In 2018, Mr. Poole resigned from his employment with City Wide in order to take up employment with an alleged competitor, DRM Recovery Ltd. (“DRM”). Shortly thereafter, City Wide brought an action against Mr. Poole and DRM for breach of the Non-Competition Agreement, among other things. City Wide also brought an application for an interim injunction, which was granted by the chambers judge. Mr. Poole and DRM subsequently appealed the chambers judge's decision to the Court of Appeal.
Court of Appeal's Decision
On appeal, Mr. Poole and DRM argued that the restricted covenants were unenforceable as overbroad and in restraint of trade. In particular, they argued that the non-competition covenant should have been limited to the territory where Capital Towing carried on business at the time of the sale, i.e., in and around Edmonton. In their view, the non-competition covenant was overbroad because Capital Towing was not conducting business outside of Alberta at the time of the sale.
The Court of Appeal agreed with Mr. Poole and DRM that when a restricted covenant is entered into in connection with a commercial transaction, the reasonableness of the covenant must be judged with reference to the scope of the business sold rather than the business of the purchaser. In this case, the chambers judge had erred by analyzing the geographic scope of the non-competition covenant with reference to the business of the purchaser (i.e., City Wide and its affiliates) as opposed to the business sold (i.e., Capital Towing).
Because Capital Towing was not conducting business in British Columbia, Saskatchewan or any other location within Canada (outside of Alberta) at the time of the sale, the Court of Appeal held that the non-competition covenant was geographically overbroad and therefore unreasonable.

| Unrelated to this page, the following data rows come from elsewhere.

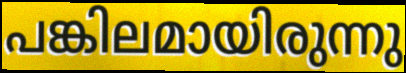
പങ്കിലമായിരുന്നു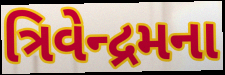
ત્રિવેન્દ્રમના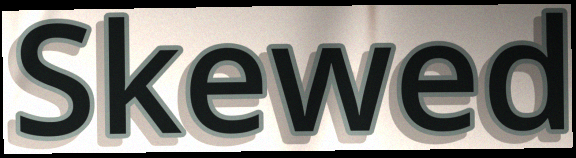
SkewedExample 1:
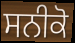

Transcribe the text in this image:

ਸਨੀਕੋ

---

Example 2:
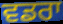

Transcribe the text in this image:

ਵਡਰਾ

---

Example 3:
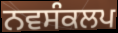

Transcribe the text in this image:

ਨਵਸੰਕਲਪ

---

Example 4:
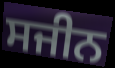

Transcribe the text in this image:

ਸਜੀਨ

However, this did not end the analysis. City Wide argued that if the non-competition covenant was geographically overbroad, the covenant could be read down or “blue penciled” by the court in order to delete references to British Columbia, Saskatchewan and “any other location within Canada”. City Wide relied on the following clause in the Non-Competition Agreement in order to give the Court of Appeal the power to read the covenant down:
[S]hould a court determine that any provision or portion of any provision of this Agreement is not reasonable or valid, the parties hereto agree that such provision should be interpreted and enforced to the maximum extent which the court deems reasonable or valid and the parties agree to request that the court apply notional severance to give effect to the restrictions in this Agreement to the fullest extent deemed reasonable or valid by the court. In particular, if such court determines that the duration of the Non-Disclosure Period and/or the Restriction Period and/or the scope of the Non-Compete Area is unreasonable, the parties agree to reduce such duration and/or scope to such extent as may be necessary to ensure that the covenants in this Agreement are reasonable in the circumstances, as determined by the court.

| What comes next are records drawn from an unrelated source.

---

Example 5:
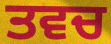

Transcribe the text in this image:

ਤਵਚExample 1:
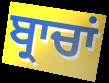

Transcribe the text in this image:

ਬ੍ਰਾਚਾਂ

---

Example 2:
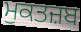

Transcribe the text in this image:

ਮੁਕਤਜ਼ਬ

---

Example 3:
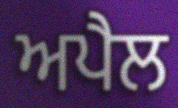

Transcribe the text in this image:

ਅਪੈਲ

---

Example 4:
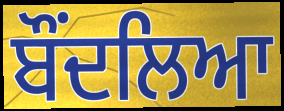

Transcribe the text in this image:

ਬੌਂਦਲਿਆ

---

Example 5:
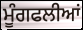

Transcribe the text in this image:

ਮੂੰਗਫਲੀਆਂ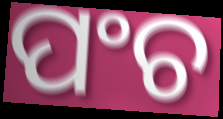
ପଂଚ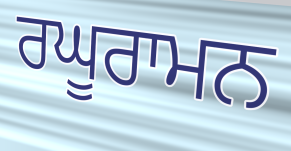
ਰਘੂਰਾਮਨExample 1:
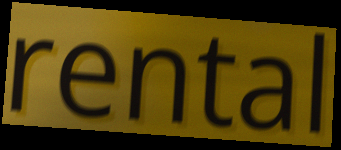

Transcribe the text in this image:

rental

A majority of the Court of Appeal agreed with City Wide. It its view, the non-competition covenant should be read down in order to make it reasonable (rather than striking down the entire covenant simply because part of it was overbroad). In the result, the majority held that the non-competition covenant remained enforceable to the extent that it applied to Alberta only.
Takeaways for Employers
The Canadian courts have consistently afforded greater latitude to non-competition covenants negotiated in the context of a commercial transaction.2 However, the courts have traditionally resisted blue penciling such covenants on the basis that the parties drafting a contract have an obligation to ensure that restricted covenants are no wider than is reasonable. Parties should not be encouraged to draft the widest possible restrictive covenant, and then rely on the courts to revise the covenant so as to make it reasonable.
For employers, the majority's approach in City Wide Towing and Recovery Service Ltd v Poole is a pragmatic and welcome departure from the traditional approach. However, the majority was careful to note that their analysis only applied to covenants negotiated between sellers and purchasers in commercial transactions. In this regard, the majority confirmed that courts “should not come to the assistance of an employer who has drafted an overly broad restrictive covenant” in light of the inherent power imbalance that exists between employer and employee.
1 2020 ABCA 305.
2 Payette v Guay Inc., 2013 SCC 45.
The foregoing provides only an overview and does not constitute legal advice. Readers are cautioned against making any decisions based on this material alone. Rather, specific legal advice should be obtained.